- Aim
The records below must be transcribed exactly. Do not include the pictures.

- Stored data entries

---------------

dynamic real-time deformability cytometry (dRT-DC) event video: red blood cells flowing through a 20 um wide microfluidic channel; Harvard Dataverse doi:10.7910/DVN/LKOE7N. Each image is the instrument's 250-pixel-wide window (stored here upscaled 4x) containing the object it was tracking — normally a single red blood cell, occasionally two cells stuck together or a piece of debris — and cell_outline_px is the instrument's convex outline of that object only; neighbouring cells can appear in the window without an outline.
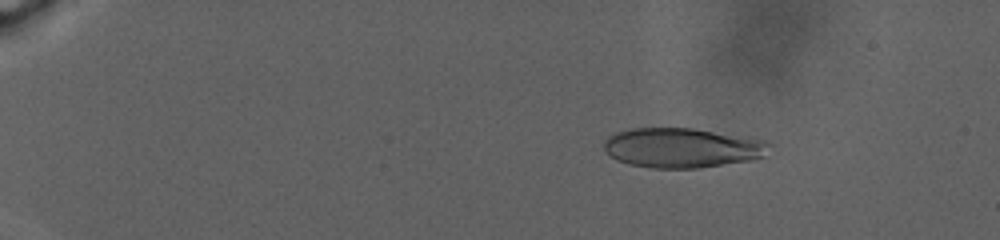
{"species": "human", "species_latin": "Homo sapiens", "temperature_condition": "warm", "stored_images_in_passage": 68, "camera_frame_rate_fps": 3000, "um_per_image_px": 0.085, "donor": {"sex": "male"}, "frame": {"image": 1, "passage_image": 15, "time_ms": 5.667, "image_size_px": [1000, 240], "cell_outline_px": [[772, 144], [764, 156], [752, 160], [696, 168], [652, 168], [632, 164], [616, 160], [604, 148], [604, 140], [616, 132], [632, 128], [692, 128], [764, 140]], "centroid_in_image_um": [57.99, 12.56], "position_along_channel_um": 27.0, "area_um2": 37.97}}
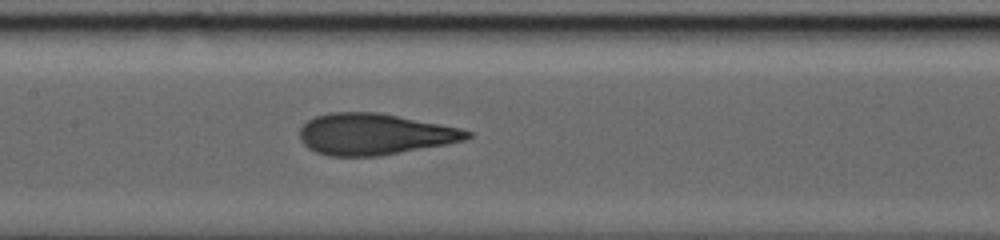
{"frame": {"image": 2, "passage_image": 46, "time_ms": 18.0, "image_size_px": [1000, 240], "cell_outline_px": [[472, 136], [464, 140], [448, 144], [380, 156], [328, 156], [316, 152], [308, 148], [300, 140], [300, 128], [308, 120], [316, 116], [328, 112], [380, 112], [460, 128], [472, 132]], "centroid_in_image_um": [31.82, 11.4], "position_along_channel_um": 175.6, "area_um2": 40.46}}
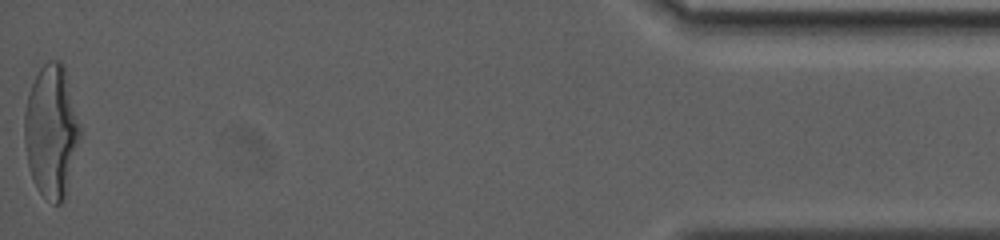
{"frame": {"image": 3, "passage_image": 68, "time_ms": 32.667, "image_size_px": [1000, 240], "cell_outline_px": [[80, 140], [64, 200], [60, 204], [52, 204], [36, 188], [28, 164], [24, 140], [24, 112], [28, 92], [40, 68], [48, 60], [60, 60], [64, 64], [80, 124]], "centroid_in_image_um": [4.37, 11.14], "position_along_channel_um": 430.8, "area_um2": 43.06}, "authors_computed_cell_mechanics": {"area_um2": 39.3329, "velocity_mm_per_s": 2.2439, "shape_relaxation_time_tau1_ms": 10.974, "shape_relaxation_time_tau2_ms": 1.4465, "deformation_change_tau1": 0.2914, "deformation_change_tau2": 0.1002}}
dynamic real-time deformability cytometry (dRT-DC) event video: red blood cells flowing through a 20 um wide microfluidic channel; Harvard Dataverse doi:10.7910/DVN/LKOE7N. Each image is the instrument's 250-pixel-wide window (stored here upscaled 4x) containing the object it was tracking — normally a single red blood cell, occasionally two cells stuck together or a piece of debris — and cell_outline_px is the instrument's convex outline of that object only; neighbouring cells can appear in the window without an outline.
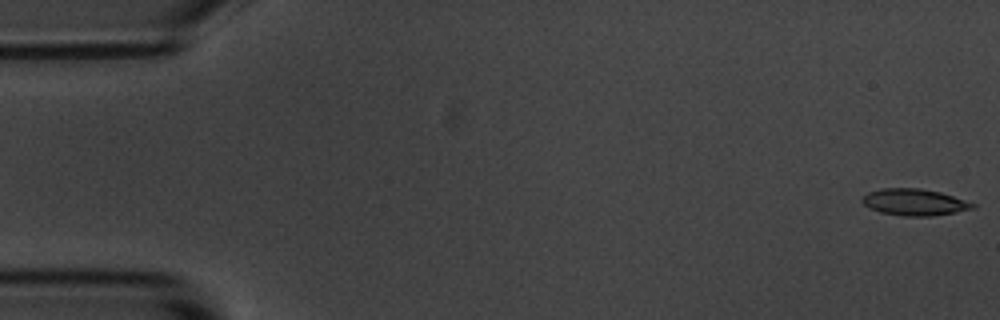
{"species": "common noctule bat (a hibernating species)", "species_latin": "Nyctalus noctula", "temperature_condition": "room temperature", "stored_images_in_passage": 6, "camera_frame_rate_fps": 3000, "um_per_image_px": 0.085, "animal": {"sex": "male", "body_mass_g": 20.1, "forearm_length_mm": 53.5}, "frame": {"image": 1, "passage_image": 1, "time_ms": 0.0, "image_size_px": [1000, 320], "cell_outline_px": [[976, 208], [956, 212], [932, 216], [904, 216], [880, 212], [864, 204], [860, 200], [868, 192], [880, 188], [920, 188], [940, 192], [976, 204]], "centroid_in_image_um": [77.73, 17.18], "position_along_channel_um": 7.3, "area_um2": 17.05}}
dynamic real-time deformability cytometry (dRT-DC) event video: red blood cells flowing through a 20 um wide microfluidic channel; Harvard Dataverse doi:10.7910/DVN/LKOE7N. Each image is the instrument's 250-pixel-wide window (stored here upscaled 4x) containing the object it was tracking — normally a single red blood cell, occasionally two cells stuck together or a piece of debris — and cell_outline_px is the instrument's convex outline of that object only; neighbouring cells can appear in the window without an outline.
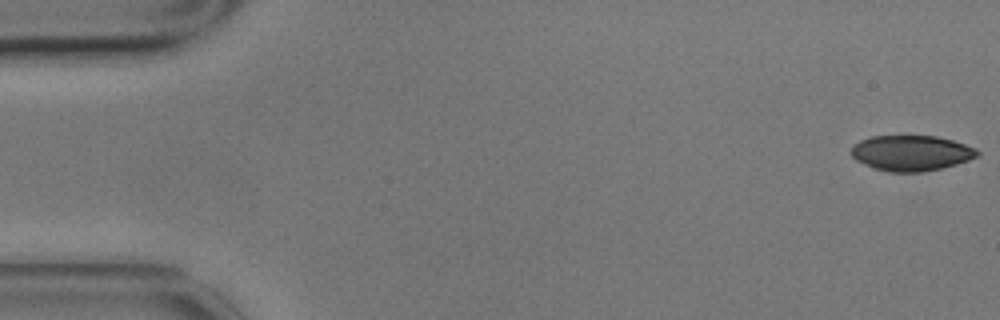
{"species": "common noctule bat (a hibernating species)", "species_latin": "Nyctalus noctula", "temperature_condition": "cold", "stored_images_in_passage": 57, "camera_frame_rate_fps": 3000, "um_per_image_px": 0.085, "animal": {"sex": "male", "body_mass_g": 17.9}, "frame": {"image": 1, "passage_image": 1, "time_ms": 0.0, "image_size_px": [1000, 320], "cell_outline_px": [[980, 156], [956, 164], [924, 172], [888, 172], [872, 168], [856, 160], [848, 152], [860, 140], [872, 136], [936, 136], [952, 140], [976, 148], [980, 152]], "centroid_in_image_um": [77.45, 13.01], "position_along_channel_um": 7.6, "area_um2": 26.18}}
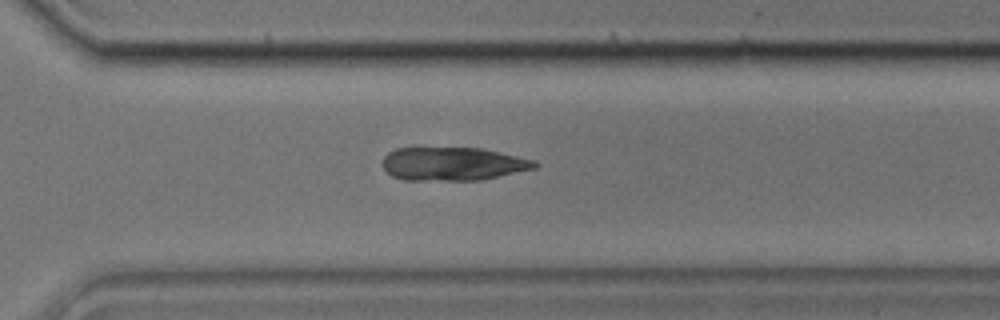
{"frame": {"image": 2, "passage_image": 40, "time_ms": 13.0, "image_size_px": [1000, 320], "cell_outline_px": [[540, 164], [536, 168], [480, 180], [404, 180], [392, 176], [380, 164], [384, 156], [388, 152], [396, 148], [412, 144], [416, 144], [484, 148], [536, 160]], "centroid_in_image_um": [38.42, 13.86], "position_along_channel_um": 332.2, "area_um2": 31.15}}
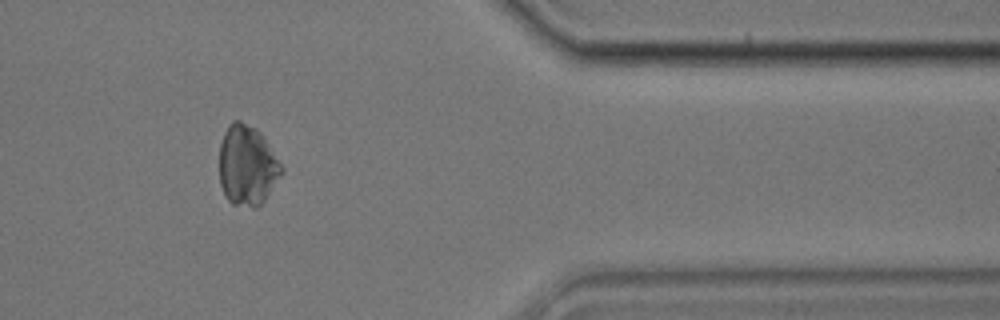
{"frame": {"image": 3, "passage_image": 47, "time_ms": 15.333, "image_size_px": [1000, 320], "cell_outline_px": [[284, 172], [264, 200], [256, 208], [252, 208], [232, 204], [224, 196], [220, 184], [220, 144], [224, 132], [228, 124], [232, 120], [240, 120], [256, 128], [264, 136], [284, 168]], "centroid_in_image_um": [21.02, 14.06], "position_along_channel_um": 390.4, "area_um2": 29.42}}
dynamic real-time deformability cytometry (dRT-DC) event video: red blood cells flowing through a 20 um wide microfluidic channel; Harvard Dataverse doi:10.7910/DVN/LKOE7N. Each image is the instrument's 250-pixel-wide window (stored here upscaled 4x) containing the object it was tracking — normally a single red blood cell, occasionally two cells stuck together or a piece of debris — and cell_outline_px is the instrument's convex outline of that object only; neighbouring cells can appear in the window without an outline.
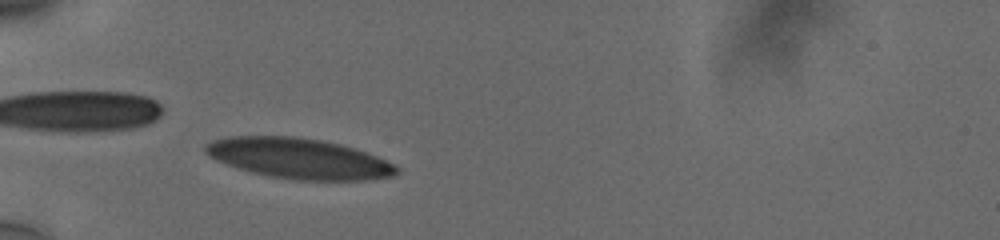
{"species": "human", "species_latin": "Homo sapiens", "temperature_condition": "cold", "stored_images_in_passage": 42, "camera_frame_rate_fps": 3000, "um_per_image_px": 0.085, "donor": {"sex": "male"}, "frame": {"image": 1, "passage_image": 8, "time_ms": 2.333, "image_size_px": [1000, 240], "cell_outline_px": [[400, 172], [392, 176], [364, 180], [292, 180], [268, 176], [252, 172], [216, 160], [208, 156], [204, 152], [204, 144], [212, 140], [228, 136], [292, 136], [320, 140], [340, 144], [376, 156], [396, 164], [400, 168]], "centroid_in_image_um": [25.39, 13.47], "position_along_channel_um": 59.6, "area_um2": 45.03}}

---------------

- Exercise response
dynamic real-time deformability cytometry (dRT-DC) event video: red blood cells flowing through a 20 um wide microfluidic channel; Harvard Dataverse doi:10.7910/DVN/LKOE7N. Each image is the instrument's 250-pixel-wide window (stored here upscaled 4x) containing the object it was tracking — normally a single red blood cell, occasionally two cells stuck together or a piece of debris — and cell_outline_px is the instrument's convex outline of that object only; neighbouring cells can appear in the window without an outline.
{"species": "human", "species_latin": "Homo sapiens", "temperature_condition": "warm", "stored_images_in_passage": 68, "camera_frame_rate_fps": 3000, "um_per_image_px": 0.085, "donor": {"sex": "male"}, "frame": {"image": 1, "passage_image": 15, "time_ms": 5.667, "image_size_px": [1000, 240], "cell_outline_px": [[772, 144], [764, 156], [752, 160], [696, 168], [652, 168], [632, 164], [616, 160], [604, 148], [604, 140], [616, 132], [632, 128], [692, 128], [764, 140]], "centroid_in_image_um": [57.99, 12.56], "position_along_channel_um": 27.0, "area_um2": 37.97}}
{"frame": {"image": 2, "passage_image": 46, "time_ms": 18.0, "image_size_px": [1000, 240], "cell_outline_px": [[472, 136], [464, 140], [448, 144], [380, 156], [328, 156], [316, 152], [308, 148], [300, 140], [300, 128], [308, 120], [316, 116], [328, 112], [380, 112], [460, 128], [472, 132]], "centroid_in_image_um": [31.82, 11.4], "position_along_channel_um": 175.6, "area_um2": 40.46}}
{"frame": {"image": 3, "passage_image": 68, "time_ms": 32.667, "image_size_px": [1000, 240], "cell_outline_px": [[80, 140], [64, 200], [60, 204], [52, 204], [36, 188], [28, 164], [24, 140], [24, 112], [28, 92], [40, 68], [48, 60], [60, 60], [64, 64], [80, 124]], "centroid_in_image_um": [4.37, 11.14], "position_along_channel_um": 430.8, "area_um2": 43.06}, "authors_computed_cell_mechanics": {"area_um2": 39.3329, "velocity_mm_per_s": 2.2439, "shape_relaxation_time_tau1_ms": 10.974, "shape_relaxation_time_tau2_ms": 1.4465, "deformation_change_tau1": 0.2914, "deformation_change_tau2": 0.1002}}
dynamic real-time deformability cytometry (dRT-DC) event video: red blood cells flowing through a 20 um wide microfluidic channel; Harvard Dataverse doi:10.7910/DVN/LKOE7N. Each image is the instrument's 250-pixel-wide window (stored here upscaled 4x) containing the object it was tracking — normally a single red blood cell, occasionally two cells stuck together or a piece of debris — and cell_outline_px is the instrument's convex outline of that object only; neighbouring cells can appear in the window without an outline.
{"species": "common noctule bat (a hibernating species)", "species_latin": "Nyctalus noctula", "temperature_condition": "room temperature", "stored_images_in_passage": 6, "camera_frame_rate_fps": 3000, "um_per_image_px": 0.085, "animal": {"sex": "male", "body_mass_g": 20.1, "forearm_length_mm": 53.5}, "frame": {"image": 1, "passage_image": 1, "time_ms": 0.0, "image_size_px": [1000, 320], "cell_outline_px": [[976, 208], [956, 212], [932, 216], [904, 216], [880, 212], [864, 204], [860, 200], [868, 192], [880, 188], [920, 188], [940, 192], [976, 204]], "centroid_in_image_um": [77.73, 17.18], "position_along_channel_um": 7.3, "area_um2": 17.05}}
dynamic real-time deformability cytometry (dRT-DC) event video: red blood cells flowing through a 20 um wide microfluidic channel; Harvard Dataverse doi:10.7910/DVN/LKOE7N. Each image is the instrument's 250-pixel-wide window (stored here upscaled 4x) containing the object it was tracking — normally a single red blood cell, occasionally two cells stuck together or a piece of debris — and cell_outline_px is the instrument's convex outline of that object only; neighbouring cells can appear in the window without an outline.
{"species": "common noctule bat (a hibernating species)", "species_latin": "Nyctalus noctula", "temperature_condition": "cold", "stored_images_in_passage": 57, "camera_frame_rate_fps": 3000, "um_per_image_px": 0.085, "animal": {"sex": "male", "body_mass_g": 17.9}, "frame": {"image": 1, "passage_image": 1, "time_ms": 0.0, "image_size_px": [1000, 320], "cell_outline_px": [[980, 156], [956, 164], [924, 172], [888, 172], [872, 168], [856, 160], [848, 152], [860, 140], [872, 136], [936, 136], [952, 140], [976, 148], [980, 152]], "centroid_in_image_um": [77.45, 13.01], "position_along_channel_um": 7.6, "area_um2": 26.18}}
{"frame": {"image": 2, "passage_image": 40, "time_ms": 13.0, "image_size_px": [1000, 320], "cell_outline_px": [[540, 164], [536, 168], [480, 180], [404, 180], [392, 176], [380, 164], [384, 156], [388, 152], [396, 148], [412, 144], [416, 144], [484, 148], [536, 160]], "centroid_in_image_um": [38.42, 13.86], "position_along_channel_um": 332.2, "area_um2": 31.15}}
{"frame": {"image": 3, "passage_image": 47, "time_ms": 15.333, "image_size_px": [1000, 320], "cell_outline_px": [[284, 172], [264, 200], [256, 208], [252, 208], [232, 204], [224, 196], [220, 184], [220, 144], [224, 132], [228, 124], [232, 120], [240, 120], [256, 128], [264, 136], [284, 168]], "centroid_in_image_um": [21.02, 14.06], "position_along_channel_um": 390.4, "area_um2": 29.42}}
dynamic real-time deformability cytometry (dRT-DC) event video: red blood cells flowing through a 20 um wide microfluidic channel; Harvard Dataverse doi:10.7910/DVN/LKOE7N. Each image is the instrument's 250-pixel-wide window (stored here upscaled 4x) containing the object it was tracking — normally a single red blood cell, occasionally two cells stuck together or a piece of debris — and cell_outline_px is the instrument's convex outline of that object only; neighbouring cells can appear in the window without an outline.
{"species": "human", "species_latin": "Homo sapiens", "temperature_condition": "cold", "stored_images_in_passage": 42, "camera_frame_rate_fps": 3000, "um_per_image_px": 0.085, "donor": {"sex": "male"}, "frame": {"image": 1, "passage_image": 8, "time_ms": 2.333, "image_size_px": [1000, 240], "cell_outline_px": [[400, 172], [392, 176], [364, 180], [292, 180], [268, 176], [252, 172], [216, 160], [208, 156], [204, 152], [204, 144], [212, 140], [228, 136], [292, 136], [320, 140], [340, 144], [376, 156], [396, 164], [400, 168]], "centroid_in_image_um": [25.39, 13.47], "position_along_channel_um": 59.6, "area_um2": 45.03}}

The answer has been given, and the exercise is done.